Testing incentives and unintended consequences

This complete farce should be ended now


Some secondary school pupils wishing to have time off school have realised that a dip in orange juice is all that is required to get a positive test result, which presumably comes about due to the acidity of the drink. The test works by antibodies binding to the virus particles with the final step being a colour change. Acidity bypasses the first steps releasing the colour in the absence of virus.

Test and Trace has introduced a £500 payment for people on low income who would lose income when having to self isolate, further incentivising those who wish to dodge school to fake test results. The payment is valid if a child has to self isolate because of a positive test in their class at school. Overall 60% of applications were rejected with a staggering 97% rejected by Gateshead council and 91% by Hackney.

Frankly, with the depressing end to term featuring cancelled exams, cancelled sports days and cancelled proms, it is hard not to sympathise with some manipulating the system.

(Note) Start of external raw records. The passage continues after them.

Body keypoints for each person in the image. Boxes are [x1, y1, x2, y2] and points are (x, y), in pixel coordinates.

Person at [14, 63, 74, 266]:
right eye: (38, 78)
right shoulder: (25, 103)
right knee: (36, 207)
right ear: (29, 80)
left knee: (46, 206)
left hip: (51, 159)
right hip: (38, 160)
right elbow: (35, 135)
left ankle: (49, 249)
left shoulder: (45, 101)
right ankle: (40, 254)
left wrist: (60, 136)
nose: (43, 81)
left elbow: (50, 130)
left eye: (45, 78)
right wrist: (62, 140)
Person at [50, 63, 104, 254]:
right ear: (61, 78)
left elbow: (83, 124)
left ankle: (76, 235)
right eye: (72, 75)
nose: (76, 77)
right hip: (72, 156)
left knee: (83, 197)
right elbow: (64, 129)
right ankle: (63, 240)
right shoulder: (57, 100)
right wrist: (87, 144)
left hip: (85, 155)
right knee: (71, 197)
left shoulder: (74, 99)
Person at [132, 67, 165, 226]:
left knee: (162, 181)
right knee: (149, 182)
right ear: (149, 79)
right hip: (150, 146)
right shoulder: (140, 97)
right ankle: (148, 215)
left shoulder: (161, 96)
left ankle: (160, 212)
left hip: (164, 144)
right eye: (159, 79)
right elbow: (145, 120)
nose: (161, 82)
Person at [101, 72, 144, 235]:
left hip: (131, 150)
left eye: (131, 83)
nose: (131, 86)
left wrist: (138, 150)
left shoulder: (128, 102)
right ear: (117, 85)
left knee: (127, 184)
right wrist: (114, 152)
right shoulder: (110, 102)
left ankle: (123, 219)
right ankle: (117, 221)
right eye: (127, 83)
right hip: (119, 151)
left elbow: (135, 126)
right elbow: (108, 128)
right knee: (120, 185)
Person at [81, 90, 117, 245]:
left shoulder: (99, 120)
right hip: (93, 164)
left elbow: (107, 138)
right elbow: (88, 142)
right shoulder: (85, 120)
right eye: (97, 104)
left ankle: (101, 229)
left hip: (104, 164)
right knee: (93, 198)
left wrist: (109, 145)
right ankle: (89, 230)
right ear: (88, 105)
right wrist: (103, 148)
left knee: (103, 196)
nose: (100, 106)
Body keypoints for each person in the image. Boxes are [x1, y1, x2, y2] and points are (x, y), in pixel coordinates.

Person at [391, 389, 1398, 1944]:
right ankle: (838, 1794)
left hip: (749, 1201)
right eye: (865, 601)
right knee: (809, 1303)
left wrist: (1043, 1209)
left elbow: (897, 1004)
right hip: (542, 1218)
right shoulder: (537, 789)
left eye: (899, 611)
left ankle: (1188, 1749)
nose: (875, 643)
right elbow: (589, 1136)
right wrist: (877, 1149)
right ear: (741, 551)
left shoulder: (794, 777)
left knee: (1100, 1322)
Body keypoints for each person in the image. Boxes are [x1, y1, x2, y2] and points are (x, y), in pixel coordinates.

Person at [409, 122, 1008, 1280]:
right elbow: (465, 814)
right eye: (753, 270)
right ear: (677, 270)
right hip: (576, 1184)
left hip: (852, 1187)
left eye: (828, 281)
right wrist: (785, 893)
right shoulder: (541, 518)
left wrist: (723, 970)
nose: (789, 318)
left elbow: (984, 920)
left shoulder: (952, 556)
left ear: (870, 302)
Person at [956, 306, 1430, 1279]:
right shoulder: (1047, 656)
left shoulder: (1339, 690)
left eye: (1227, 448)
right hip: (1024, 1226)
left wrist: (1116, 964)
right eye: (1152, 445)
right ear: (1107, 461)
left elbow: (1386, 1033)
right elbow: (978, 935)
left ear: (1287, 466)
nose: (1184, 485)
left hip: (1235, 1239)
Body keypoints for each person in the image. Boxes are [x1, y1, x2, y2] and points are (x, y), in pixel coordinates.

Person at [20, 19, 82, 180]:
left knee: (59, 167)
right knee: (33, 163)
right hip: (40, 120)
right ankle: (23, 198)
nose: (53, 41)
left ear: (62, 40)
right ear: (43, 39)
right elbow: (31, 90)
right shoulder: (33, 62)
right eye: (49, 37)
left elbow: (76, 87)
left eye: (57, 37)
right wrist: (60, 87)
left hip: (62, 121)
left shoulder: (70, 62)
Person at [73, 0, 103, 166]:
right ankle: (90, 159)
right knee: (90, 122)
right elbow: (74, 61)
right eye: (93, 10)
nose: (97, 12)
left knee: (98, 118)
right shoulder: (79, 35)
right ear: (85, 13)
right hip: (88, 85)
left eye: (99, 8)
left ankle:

However, HART believes that school is good for kids, and kids are good for schools. The answer is not more testing, but less — or rather no — testing of school children. Not for nothing was Operation Moonshot described as a “misguided policy, unlikely to reduce transmission” in the British Medical Journal.

School children are only being subjected to a PCR test in the event that they have tested positive on a lateral flow test. This is not true for other age groups who will be tested by PCR regardless of any suspicion of infection. It is therefore hardly surprising that the positive PCR rate is higher in children than other age groups, given that every test is conducted on the basis of a suspected infection — and yet the higher positivity rate in children has been used to claim that children are driving the pandemic. The level of infection in schools is driven by community spread. Closing bubbles and shutting schools does not prevent community transmission. 

Michael Gove did not self isolate after being alerted by Test and Trace at the beginning of June. Instead he participated in a trial of daily testing. This is a complete farce, which should be ended now.

Conversely, testing at the nine pilot entertainment events involving 58,000 participants revealed only 28 positive tests of whom only 11 were thought to be infectious. This was much lower than predicted by the ONS, and although only 15% of attendees did the follow-up tests, there was no evidence of any related outbreak. Despite this, the results have not been used to permit the opening up of performing arts, which are still struggling with audiences at greatly reduced capacity.